> [Information provided]:
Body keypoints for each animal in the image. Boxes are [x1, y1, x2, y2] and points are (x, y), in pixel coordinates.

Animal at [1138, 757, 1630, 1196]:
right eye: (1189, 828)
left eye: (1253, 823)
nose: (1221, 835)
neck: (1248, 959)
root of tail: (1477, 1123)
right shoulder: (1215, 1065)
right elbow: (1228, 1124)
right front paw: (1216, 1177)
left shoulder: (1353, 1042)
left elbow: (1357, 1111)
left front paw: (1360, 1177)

---

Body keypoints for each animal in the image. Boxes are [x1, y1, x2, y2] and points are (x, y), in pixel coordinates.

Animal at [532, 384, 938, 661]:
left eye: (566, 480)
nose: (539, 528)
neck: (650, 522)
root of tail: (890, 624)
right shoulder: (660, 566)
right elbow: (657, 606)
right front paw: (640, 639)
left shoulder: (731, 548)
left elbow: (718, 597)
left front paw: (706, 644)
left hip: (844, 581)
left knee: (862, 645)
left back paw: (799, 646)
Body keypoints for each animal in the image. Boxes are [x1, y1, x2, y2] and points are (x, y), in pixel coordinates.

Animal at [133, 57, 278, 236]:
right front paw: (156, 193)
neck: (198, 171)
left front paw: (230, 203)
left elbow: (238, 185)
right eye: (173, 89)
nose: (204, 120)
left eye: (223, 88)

> [Aim of the task]: Find the line with "root of tail: (1477, 1123)" in the material above. Reproduce it and each line after it up to and including the line with "left front paw: (1360, 1177)".

> [Output below]:
root of tail: (1477, 1123)
right shoulder: (1215, 1065)
right elbow: (1228, 1124)
right front paw: (1216, 1177)
left shoulder: (1353, 1042)
left elbow: (1357, 1111)
left front paw: (1360, 1177)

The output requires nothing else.